Most examples were made as saddle blankets and, unlike all other Navajo textiles, they often have entirely different patterns on each face.
The diminished influence of traders
By the turn of the 20th century, Navajo weavers had created a distinct set of design concepts for saddle blankets.
The traders had less influence over these designs than they did over rugs of the period because weavers still were making them for Navajo use, whereas rugs were made for sale to the Anglo world.
As a result, saddle blankets typically did not follow the “regional styles” which were specific to various trading posts around the reservation such as Ganado, Crystal or Two Grey Hills.
The Navajo originally made saddle blankets for their own use, although military men and ranchers who had early contact with them also valued the weavings.
By the 1880s, with flocks re-established and the reservation trading post system in place, weavers began to produce saddle blankets in commercial quantities which the traders wholesaled to saddlemakers and other retailers.
They quickly became the favorites of cowboys and ranchers who appreciated their durability and happily discovered that the coarse weave of workaday blankets let air circulate over the horses’ backs.
Cowboys who could afford the premium price often chose the twill-woven and double-woven blankets because they were much thicker and even more durable than the tapestry weave blankets.
Anglo and Hispanic ranchers also purchased fancy blankets, paying as much as five times the price of the common article, and using them much as the Navajos did.
By the early years of the 20th century, Navajo weavings dominated the saddle blanket trade throughout the Great Plains and Western states, and were widely considered superior to any factory-made blankets and saddle pads.

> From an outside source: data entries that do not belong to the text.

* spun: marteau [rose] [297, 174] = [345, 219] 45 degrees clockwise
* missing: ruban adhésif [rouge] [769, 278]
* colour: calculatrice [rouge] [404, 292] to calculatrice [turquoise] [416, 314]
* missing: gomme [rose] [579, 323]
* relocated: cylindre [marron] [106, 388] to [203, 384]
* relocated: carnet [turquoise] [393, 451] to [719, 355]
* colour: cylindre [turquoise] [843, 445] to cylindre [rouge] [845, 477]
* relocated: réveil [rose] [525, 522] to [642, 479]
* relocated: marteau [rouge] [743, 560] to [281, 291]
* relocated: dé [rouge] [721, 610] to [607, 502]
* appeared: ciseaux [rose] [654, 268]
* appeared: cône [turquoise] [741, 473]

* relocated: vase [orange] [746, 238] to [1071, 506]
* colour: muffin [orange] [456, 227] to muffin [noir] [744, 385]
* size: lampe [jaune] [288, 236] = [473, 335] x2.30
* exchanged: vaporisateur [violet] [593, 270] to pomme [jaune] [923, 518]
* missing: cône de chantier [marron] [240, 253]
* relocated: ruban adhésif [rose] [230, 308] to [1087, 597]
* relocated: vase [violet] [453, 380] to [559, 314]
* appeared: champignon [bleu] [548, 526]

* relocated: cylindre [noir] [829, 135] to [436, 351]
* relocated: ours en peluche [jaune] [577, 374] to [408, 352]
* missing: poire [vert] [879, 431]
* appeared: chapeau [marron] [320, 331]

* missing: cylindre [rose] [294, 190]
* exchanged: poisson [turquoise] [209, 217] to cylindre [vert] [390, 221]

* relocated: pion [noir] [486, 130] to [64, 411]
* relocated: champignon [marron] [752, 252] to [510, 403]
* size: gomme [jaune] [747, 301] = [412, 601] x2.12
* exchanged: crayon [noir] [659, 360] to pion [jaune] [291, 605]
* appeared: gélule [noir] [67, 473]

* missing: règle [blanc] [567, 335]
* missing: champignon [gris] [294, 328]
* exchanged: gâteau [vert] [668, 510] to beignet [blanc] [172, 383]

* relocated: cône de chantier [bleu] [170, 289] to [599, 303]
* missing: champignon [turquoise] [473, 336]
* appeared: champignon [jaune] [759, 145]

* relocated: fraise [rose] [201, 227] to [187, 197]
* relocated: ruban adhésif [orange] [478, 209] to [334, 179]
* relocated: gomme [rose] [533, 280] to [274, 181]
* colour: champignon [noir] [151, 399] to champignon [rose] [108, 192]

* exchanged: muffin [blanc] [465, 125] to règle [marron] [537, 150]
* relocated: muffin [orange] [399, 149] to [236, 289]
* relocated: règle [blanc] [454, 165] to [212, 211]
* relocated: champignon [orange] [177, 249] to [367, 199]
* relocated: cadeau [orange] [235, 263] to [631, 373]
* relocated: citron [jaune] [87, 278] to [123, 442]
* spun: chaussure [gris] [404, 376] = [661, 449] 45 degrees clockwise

Anglo customers also found that Navajo saddle blankets made excellent small rugs, and many retailers sold them for this purpose. Many a ranch house, dude ranch cottage, or even an urban bungalow were decorated with these Indian “souvenirs.”
The Dust Bowl years
During the Dust Bowl years of the 1930s, the U. S. government forced the Navajo to dramatically reduce the size of their flocks in hopes of improving rangeland devastated by drought and overgrazing.
Fewer sheep meant less wool and fewer blankets, causing prices to rise steadily throughout the following decades.
Moreover, the availability of off-reservation employment during World War II and beyond drew many Navajos away from sheepherding and weaving as their primary livelihood.
By the 1960s, Navajo saddle blankets-especially the common types-largely were priced out of the market increasingly dominated by mass-produced saddle pads.
The Navajo’s own use of their saddle blankets decreased in the late 20th century for the same reason.
Nevertheless, a few weavers continue to weave them, often in diamond twill and double-woven two-faced designs, which they sell mostly as rugs or art pieces.
The last two decades have seen a sharp rise in demand among collectors for older Navajo saddle blankets.
Surely, many buyers are interested in their history and the fact that they are a type of textile that the Navajo continued to make for their own use long after they stopped making blankets for themselves and started producing rugs for the traders.
Their broadest appeal, however, lies in a distinctive aesthetic that not only is unlike textiles from other cultures, but also unlike other Navajo weavings.
Although we can never know all of the meanings and nuances of their aesthetic origins, they do give us a glimpse into the Navajo way of thinking. And, on the purely subject level, they are masterful works of abstract art.